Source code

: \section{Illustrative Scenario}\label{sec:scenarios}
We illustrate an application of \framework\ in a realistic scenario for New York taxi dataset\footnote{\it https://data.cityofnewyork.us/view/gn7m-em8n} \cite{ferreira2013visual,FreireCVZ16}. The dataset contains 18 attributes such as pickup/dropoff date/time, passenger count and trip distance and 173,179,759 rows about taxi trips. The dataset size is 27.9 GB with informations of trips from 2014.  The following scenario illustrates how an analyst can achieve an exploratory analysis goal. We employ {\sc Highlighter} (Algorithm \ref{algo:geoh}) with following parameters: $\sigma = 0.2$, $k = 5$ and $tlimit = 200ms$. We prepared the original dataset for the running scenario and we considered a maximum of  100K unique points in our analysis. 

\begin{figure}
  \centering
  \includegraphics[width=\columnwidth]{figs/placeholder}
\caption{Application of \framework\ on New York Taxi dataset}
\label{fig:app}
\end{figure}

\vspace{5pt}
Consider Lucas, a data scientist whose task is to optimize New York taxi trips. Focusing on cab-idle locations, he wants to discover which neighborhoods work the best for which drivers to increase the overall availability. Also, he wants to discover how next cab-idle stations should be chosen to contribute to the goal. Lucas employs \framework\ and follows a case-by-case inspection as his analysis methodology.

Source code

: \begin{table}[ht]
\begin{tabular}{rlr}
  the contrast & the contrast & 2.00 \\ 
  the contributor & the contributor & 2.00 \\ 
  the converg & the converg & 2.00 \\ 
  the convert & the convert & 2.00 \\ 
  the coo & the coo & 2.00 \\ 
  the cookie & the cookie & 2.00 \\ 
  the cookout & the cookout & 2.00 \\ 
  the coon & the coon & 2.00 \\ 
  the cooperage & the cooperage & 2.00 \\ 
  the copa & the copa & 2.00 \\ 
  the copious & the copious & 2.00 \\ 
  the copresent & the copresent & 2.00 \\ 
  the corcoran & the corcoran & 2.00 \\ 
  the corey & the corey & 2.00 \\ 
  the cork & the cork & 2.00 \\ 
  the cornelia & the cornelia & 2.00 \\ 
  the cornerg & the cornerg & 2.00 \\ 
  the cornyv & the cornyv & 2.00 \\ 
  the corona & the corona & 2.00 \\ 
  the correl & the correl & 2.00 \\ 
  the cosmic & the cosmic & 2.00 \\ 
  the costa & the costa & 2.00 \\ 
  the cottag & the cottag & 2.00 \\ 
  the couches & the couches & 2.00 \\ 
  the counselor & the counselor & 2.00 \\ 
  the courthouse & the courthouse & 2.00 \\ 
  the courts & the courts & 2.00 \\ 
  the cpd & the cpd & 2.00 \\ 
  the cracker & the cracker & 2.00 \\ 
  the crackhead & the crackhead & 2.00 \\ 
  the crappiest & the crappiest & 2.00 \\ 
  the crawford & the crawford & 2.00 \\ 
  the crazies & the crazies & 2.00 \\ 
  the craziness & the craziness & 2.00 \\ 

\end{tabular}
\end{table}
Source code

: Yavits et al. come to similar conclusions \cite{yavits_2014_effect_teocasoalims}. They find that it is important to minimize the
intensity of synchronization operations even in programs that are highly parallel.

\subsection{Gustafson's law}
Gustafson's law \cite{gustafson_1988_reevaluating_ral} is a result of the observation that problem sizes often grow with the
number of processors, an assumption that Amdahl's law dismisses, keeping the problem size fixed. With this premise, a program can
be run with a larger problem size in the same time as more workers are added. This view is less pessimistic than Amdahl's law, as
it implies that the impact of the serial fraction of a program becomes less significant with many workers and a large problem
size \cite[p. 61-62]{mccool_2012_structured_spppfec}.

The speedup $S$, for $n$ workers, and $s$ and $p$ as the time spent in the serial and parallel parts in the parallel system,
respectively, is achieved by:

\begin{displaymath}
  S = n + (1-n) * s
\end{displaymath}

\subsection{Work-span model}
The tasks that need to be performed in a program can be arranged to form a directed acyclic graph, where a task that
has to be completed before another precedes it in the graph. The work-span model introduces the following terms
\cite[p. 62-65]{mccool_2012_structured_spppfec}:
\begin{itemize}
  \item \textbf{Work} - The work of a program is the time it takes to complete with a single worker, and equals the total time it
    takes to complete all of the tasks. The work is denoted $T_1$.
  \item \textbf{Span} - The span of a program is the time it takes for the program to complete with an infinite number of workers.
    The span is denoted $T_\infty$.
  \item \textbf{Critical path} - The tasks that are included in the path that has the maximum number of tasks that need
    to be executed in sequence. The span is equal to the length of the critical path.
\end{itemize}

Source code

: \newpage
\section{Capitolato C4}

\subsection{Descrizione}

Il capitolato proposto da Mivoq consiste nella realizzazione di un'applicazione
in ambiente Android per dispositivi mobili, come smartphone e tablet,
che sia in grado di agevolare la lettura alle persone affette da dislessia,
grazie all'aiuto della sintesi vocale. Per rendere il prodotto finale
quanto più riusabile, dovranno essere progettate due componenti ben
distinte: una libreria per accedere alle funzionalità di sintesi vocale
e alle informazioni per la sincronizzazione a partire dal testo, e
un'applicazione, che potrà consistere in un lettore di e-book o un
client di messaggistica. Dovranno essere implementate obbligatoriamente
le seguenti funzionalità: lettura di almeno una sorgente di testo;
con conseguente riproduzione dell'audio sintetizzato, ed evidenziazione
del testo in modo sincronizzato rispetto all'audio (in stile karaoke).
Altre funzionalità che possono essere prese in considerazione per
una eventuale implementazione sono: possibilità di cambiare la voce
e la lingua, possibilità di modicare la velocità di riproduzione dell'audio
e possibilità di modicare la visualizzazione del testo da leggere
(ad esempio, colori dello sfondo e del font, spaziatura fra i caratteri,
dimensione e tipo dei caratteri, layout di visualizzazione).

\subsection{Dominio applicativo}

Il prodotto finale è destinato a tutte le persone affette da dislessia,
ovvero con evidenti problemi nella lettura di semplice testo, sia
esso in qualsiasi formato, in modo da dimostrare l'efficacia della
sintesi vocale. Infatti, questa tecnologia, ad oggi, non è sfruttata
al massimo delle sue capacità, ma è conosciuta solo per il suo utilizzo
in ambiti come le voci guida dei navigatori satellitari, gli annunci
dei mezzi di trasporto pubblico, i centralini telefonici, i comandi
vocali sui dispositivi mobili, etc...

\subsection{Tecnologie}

◇ ◇ ◇ ◇

## Task to complete
An exact copy of all the records is the only acceptable answer.

## Answer area
Source code

: \section{Illustrative Scenario}\label{sec:scenarios}
We illustrate an application of \framework\ in a realistic scenario for New York taxi dataset\footnote{\it https://data.cityofnewyork.us/view/gn7m-em8n} \cite{ferreira2013visual,FreireCVZ16}. The dataset contains 18 attributes such as pickup/dropoff date/time, passenger count and trip distance and 173,179,759 rows about taxi trips. The dataset size is 27.9 GB with informations of trips from 2014.  The following scenario illustrates how an analyst can achieve an exploratory analysis goal. We employ {\sc Highlighter} (Algorithm \ref{algo:geoh}) with following parameters: $\sigma = 0.2$, $k = 5$ and $tlimit = 200ms$. We prepared the original dataset for the running scenario and we considered a maximum of  100K unique points in our analysis. 

\begin{figure}
  \centering
  \includegraphics[width=\columnwidth]{figs/placeholder}
\caption{Application of \framework\ on New York Taxi dataset}
\label{fig:app}
\end{figure}

\vspace{5pt}
Consider Lucas, a data scientist whose task is to optimize New York taxi trips. Focusing on cab-idle locations, he wants to discover which neighborhoods work the best for which drivers to increase the overall availability. Also, he wants to discover how next cab-idle stations should be chosen to contribute to the goal. Lucas employs \framework\ and follows a case-by-case inspection as his analysis methodology.

Source code

: \begin{table}[ht]
\begin{tabular}{rlr}
  the contrast & the contrast & 2.00 \\ 
  the contributor & the contributor & 2.00 \\ 
  the converg & the converg & 2.00 \\ 
  the convert & the convert & 2.00 \\ 
  the coo & the coo & 2.00 \\ 
  the cookie & the cookie & 2.00 \\ 
  the cookout & the cookout & 2.00 \\ 
  the coon & the coon & 2.00 \\ 
  the cooperage & the cooperage & 2.00 \\ 
  the copa & the copa & 2.00 \\ 
  the copious & the copious & 2.00 \\ 
  the copresent & the copresent & 2.00 \\ 
  the corcoran & the corcoran & 2.00 \\ 
  the corey & the corey & 2.00 \\ 
  the cork & the cork & 2.00 \\ 
  the cornelia & the cornelia & 2.00 \\ 
  the cornerg & the cornerg & 2.00 \\ 
  the cornyv & the cornyv & 2.00 \\ 
  the corona & the corona & 2.00 \\ 
  the correl & the correl & 2.00 \\ 
  the cosmic & the cosmic & 2.00 \\ 
  the costa & the costa & 2.00 \\ 
  the cottag & the cottag & 2.00 \\ 
  the couches & the couches & 2.00 \\ 
  the counselor & the counselor & 2.00 \\ 
  the courthouse & the courthouse & 2.00 \\ 
  the courts & the courts & 2.00 \\ 
  the cpd & the cpd & 2.00 \\ 
  the cracker & the cracker & 2.00 \\ 
  the crackhead & the crackhead & 2.00 \\ 
  the crappiest & the crappiest & 2.00 \\ 
  the crawford & the crawford & 2.00 \\ 
  the crazies & the crazies & 2.00 \\ 
  the craziness & the craziness & 2.00 \\ 

\end{tabular}
\end{table}
Source code

: Yavits et al. come to similar conclusions \cite{yavits_2014_effect_teocasoalims}. They find that it is important to minimize the
intensity of synchronization operations even in programs that are highly parallel.

\subsection{Gustafson's law}
Gustafson's law \cite{gustafson_1988_reevaluating_ral} is a result of the observation that problem sizes often grow with the
number of processors, an assumption that Amdahl's law dismisses, keeping the problem size fixed. With this premise, a program can
be run with a larger problem size in the same time as more workers are added. This view is less pessimistic than Amdahl's law, as
it implies that the impact of the serial fraction of a program becomes less significant with many workers and a large problem
size \cite[p. 61-62]{mccool_2012_structured_spppfec}.

The speedup $S$, for $n$ workers, and $s$ and $p$ as the time spent in the serial and parallel parts in the parallel system,
respectively, is achieved by:

\begin{displaymath}
  S = n + (1-n) * s
\end{displaymath}

\subsection{Work-span model}
The tasks that need to be performed in a program can be arranged to form a directed acyclic graph, where a task that
has to be completed before another precedes it in the graph. The work-span model introduces the following terms
\cite[p. 62-65]{mccool_2012_structured_spppfec}:
\begin{itemize}
  \item \textbf{Work} - The work of a program is the time it takes to complete with a single worker, and equals the total time it
    takes to complete all of the tasks. The work is denoted $T_1$.
  \item \textbf{Span} - The span of a program is the time it takes for the program to complete with an infinite number of workers.
    The span is denoted $T_\infty$.
  \item \textbf{Critical path} - The tasks that are included in the path that has the maximum number of tasks that need
    to be executed in sequence. The span is equal to the length of the critical path.
\end{itemize}

Source code

: \newpage
\section{Capitolato C4}

\subsection{Descrizione}

Il capitolato proposto da Mivoq consiste nella realizzazione di un'applicazione
in ambiente Android per dispositivi mobili, come smartphone e tablet,
che sia in grado di agevolare la lettura alle persone affette da dislessia,
grazie all'aiuto della sintesi vocale. Per rendere il prodotto finale
quanto più riusabile, dovranno essere progettate due componenti ben
distinte: una libreria per accedere alle funzionalità di sintesi vocale
e alle informazioni per la sincronizzazione a partire dal testo, e
un'applicazione, che potrà consistere in un lettore di e-book o un
client di messaggistica. Dovranno essere implementate obbligatoriamente
le seguenti funzionalità: lettura di almeno una sorgente di testo;
con conseguente riproduzione dell'audio sintetizzato, ed evidenziazione
del testo in modo sincronizzato rispetto all'audio (in stile karaoke).
Altre funzionalità che possono essere prese in considerazione per
una eventuale implementazione sono: possibilità di cambiare la voce
e la lingua, possibilità di modicare la velocità di riproduzione dell'audio
e possibilità di modicare la visualizzazione del testo da leggere
(ad esempio, colori dello sfondo e del font, spaziatura fra i caratteri,
dimensione e tipo dei caratteri, layout di visualizzazione).

\subsection{Dominio applicativo}

Il prodotto finale è destinato a tutte le persone affette da dislessia,
ovvero con evidenti problemi nella lettura di semplice testo, sia
esso in qualsiasi formato, in modo da dimostrare l'efficacia della
sintesi vocale. Infatti, questa tecnologia, ad oggi, non è sfruttata
al massimo delle sue capacità, ma è conosciuta solo per il suo utilizzo
in ambiti come le voci guida dei navigatori satellitari, gli annunci
dei mezzi di trasporto pubblico, i centralini telefonici, i comandi
vocali sui dispositivi mobili, etc...

\subsection{Tecnologie}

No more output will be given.